Data Science Introduction, undefined

Probability Distributions

Probability distributions represent mathematical models that describe how random variables behave—mapping possible outcomes to their associated probabilities. The normal (Gaussian) distribution forms perhaps the most fundamental pattern, describing phenomena where many small independent effects combine additively. Its elegant bell curve appears across natural and social systems—from measurement errors and human heights to economic indicators and test scores. This distribution's mathematical properties make it the foundation for countless statistical methods, with its parameters (mean and standard deviation) completely characterizing its behavior.

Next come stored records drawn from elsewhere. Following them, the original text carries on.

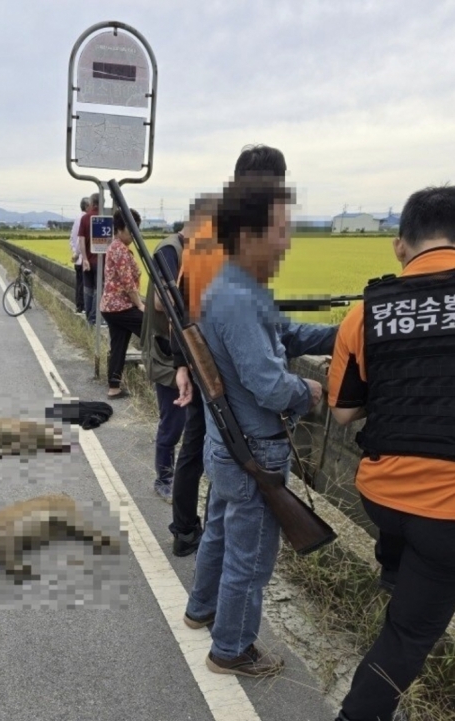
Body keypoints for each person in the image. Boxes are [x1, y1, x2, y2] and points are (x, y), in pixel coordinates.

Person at [183, 173, 337, 677]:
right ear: (248, 234)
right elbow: (270, 385)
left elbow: (286, 334)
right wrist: (307, 391)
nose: (288, 239)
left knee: (221, 535)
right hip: (255, 451)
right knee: (249, 562)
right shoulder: (237, 297)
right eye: (280, 228)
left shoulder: (231, 286)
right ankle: (232, 649)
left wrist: (341, 333)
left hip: (229, 446)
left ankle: (201, 609)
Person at [328, 185, 455, 721]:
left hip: (382, 494)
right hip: (444, 509)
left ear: (401, 246)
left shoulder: (366, 312)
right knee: (408, 636)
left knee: (410, 582)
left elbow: (342, 414)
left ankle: (395, 575)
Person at [169, 145, 288, 557]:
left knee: (205, 450)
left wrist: (182, 361)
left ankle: (188, 532)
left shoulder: (202, 231)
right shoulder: (240, 234)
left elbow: (180, 302)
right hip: (229, 365)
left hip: (204, 357)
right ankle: (194, 536)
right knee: (228, 462)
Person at [141, 225, 186, 503]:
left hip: (185, 352)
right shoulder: (169, 251)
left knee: (188, 423)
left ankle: (178, 477)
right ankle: (164, 479)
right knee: (173, 421)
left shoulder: (190, 252)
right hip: (167, 353)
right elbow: (161, 302)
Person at [100, 209, 144, 399]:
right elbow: (128, 284)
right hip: (121, 307)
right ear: (119, 229)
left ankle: (114, 387)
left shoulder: (116, 247)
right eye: (130, 230)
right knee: (154, 331)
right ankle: (171, 372)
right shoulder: (119, 249)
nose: (134, 234)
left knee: (119, 344)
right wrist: (140, 305)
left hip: (111, 308)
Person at [78, 193, 101, 325]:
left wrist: (85, 259)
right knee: (98, 290)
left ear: (92, 203)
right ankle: (93, 319)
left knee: (87, 289)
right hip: (101, 262)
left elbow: (81, 239)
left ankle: (89, 317)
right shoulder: (106, 218)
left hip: (87, 262)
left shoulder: (85, 218)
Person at [69, 197, 89, 314]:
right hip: (82, 258)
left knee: (80, 284)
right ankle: (82, 307)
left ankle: (80, 307)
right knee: (85, 285)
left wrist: (74, 253)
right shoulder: (85, 218)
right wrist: (77, 254)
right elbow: (79, 240)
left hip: (79, 259)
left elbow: (72, 238)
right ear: (87, 206)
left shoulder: (77, 218)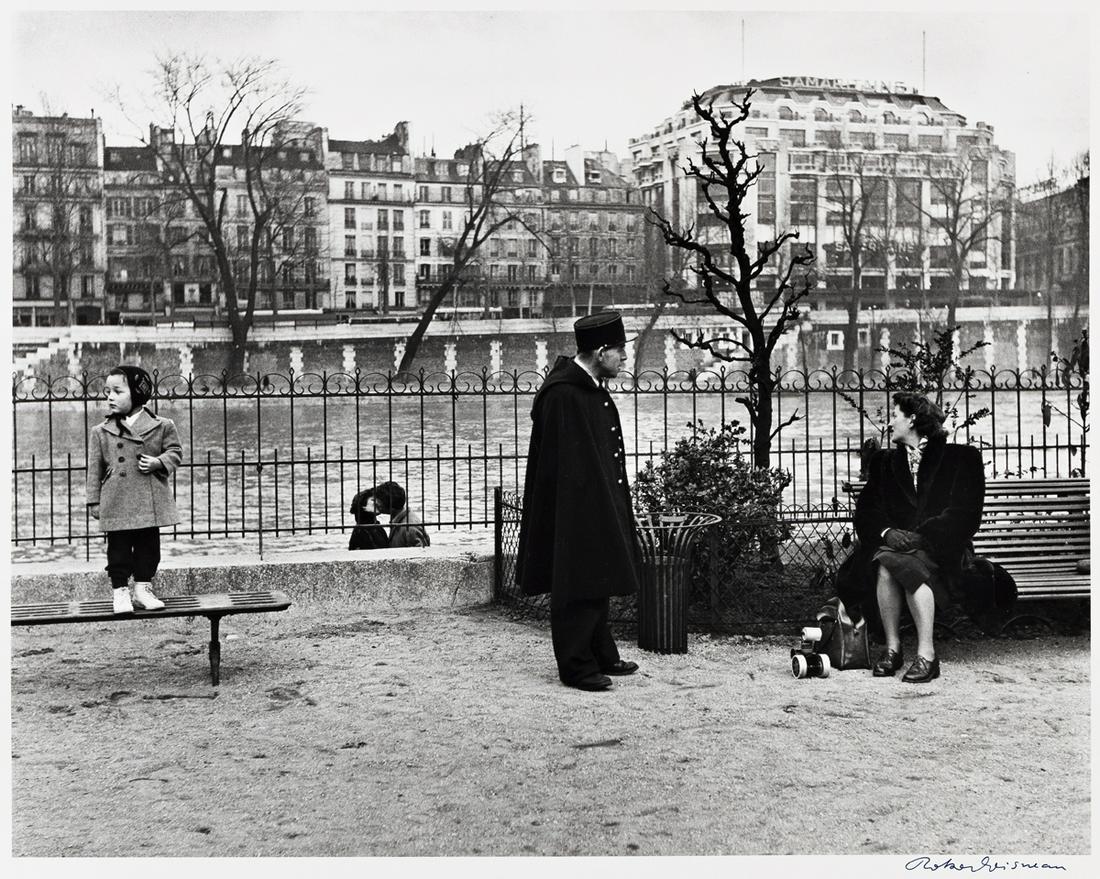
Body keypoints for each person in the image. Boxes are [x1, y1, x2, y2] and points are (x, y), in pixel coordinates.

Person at [515, 311, 642, 692]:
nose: (624, 359)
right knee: (576, 580)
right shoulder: (565, 395)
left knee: (597, 573)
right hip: (574, 506)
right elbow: (565, 466)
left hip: (594, 499)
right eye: (619, 351)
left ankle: (602, 653)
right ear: (601, 352)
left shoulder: (584, 389)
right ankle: (576, 666)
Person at [839, 392, 985, 683]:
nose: (890, 421)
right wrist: (888, 532)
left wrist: (922, 538)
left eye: (895, 415)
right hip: (893, 547)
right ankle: (897, 650)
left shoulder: (961, 458)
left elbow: (966, 514)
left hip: (943, 549)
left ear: (913, 419)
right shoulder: (883, 462)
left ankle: (924, 653)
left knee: (894, 564)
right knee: (888, 562)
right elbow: (867, 511)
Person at [87, 365, 183, 614]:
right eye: (107, 391)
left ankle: (142, 589)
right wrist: (93, 501)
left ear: (138, 394)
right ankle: (120, 592)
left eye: (117, 391)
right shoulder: (100, 432)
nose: (109, 396)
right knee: (117, 551)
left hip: (148, 499)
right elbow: (94, 469)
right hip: (116, 500)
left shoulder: (162, 425)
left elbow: (175, 452)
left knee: (148, 548)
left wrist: (158, 462)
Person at [356, 481, 430, 548]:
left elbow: (420, 554)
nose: (376, 504)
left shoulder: (409, 528)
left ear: (391, 508)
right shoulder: (400, 518)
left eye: (378, 504)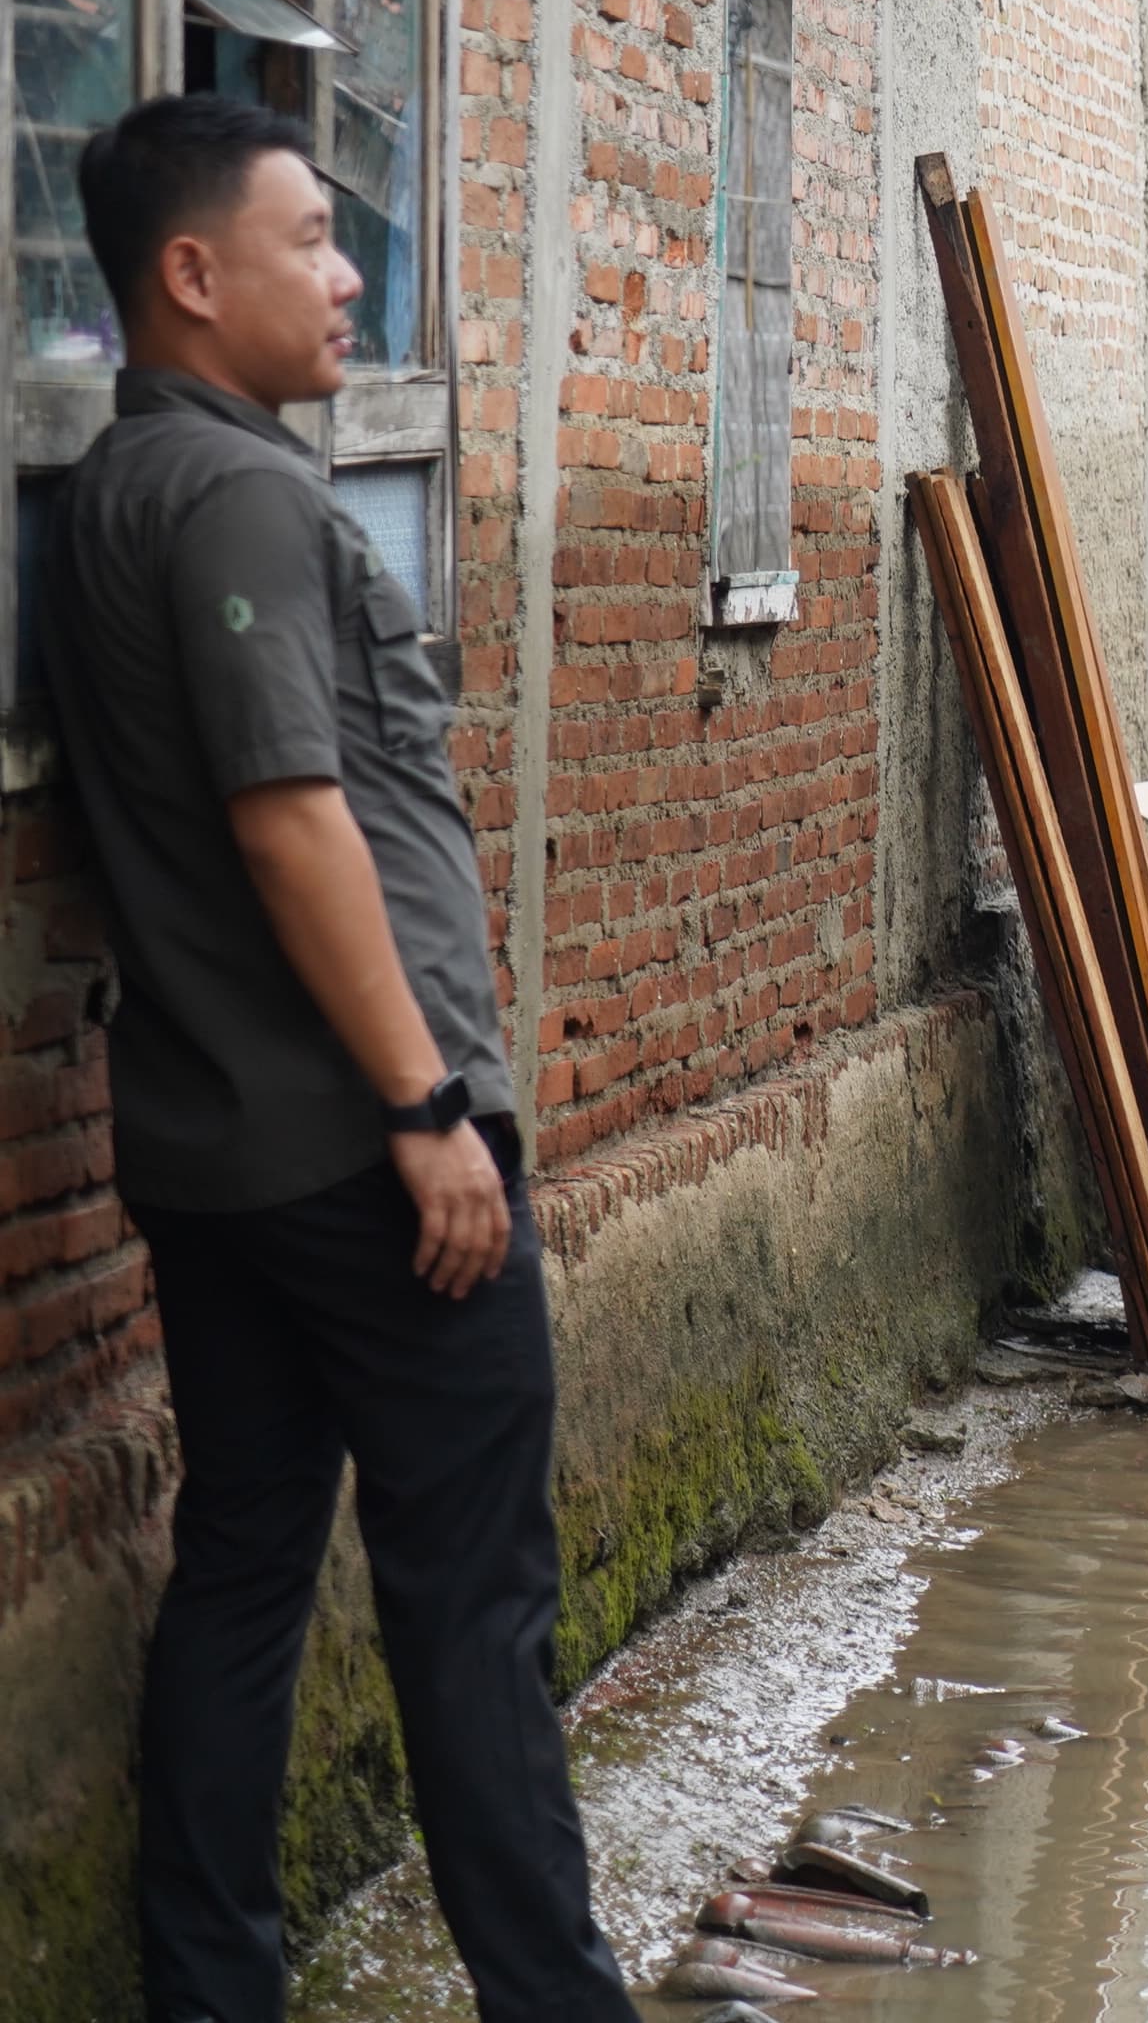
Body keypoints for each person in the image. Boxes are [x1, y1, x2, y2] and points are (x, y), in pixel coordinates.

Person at [40, 97, 632, 2021]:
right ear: (194, 276)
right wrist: (425, 1108)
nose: (351, 273)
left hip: (211, 1150)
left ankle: (211, 1992)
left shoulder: (123, 488)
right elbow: (294, 812)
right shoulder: (229, 499)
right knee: (474, 1607)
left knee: (243, 1568)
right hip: (361, 1164)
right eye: (313, 237)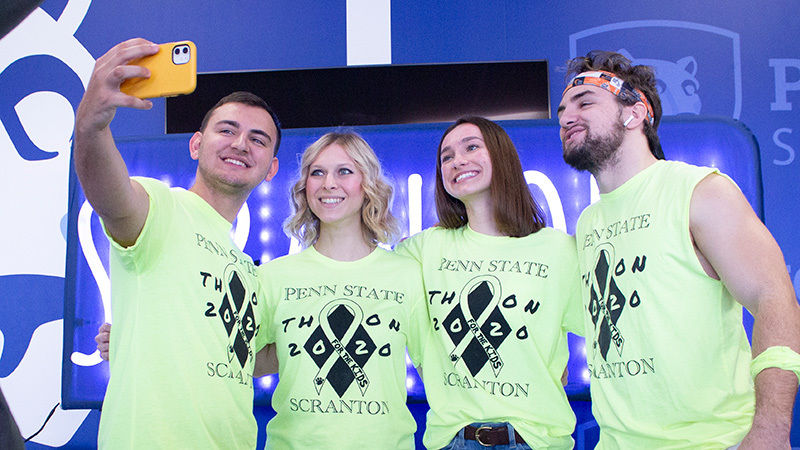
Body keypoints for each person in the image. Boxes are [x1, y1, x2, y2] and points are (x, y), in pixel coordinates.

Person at [558, 50, 800, 448]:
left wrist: (771, 429)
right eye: (564, 108)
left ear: (634, 114)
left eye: (585, 103)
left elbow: (774, 298)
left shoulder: (700, 191)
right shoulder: (588, 223)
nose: (567, 117)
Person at [74, 38, 280, 448]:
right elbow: (111, 197)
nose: (241, 143)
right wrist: (91, 126)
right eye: (227, 130)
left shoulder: (246, 268)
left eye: (258, 139)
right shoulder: (160, 207)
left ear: (270, 168)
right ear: (196, 144)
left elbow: (248, 358)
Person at [395, 117, 583, 449]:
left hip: (537, 441)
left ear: (501, 155)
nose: (458, 161)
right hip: (454, 440)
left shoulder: (558, 249)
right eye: (447, 156)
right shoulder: (422, 250)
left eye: (471, 147)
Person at [258, 132, 429, 449]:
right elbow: (247, 362)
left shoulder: (406, 274)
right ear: (304, 186)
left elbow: (435, 369)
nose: (328, 184)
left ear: (368, 185)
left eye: (344, 171)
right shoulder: (273, 276)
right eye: (317, 172)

Beyond the normal, other distributions model different data-generating processes: binomial distributions represent binary outcomes over multiple trials (like success/failure across independent attempts); Poisson distributions model rare events occurring at constant rates (such as website traffic spikes or manufacturing defects); exponential distributions describe waiting times between independent events. Understanding which distribution naturally models your data guides the selection of appropriate statistical tests and modeling approaches. The central limit theorem—one of statistics' most profound results—explains why so many real-world measurements approximate normal distributions even when individual components don't follow Gaussian patterns. This powerful result states that averages of independent random variables tend toward normal distributions regardless of their original distributions, providing theoretical justification for many statistical methods applied to aggregated data.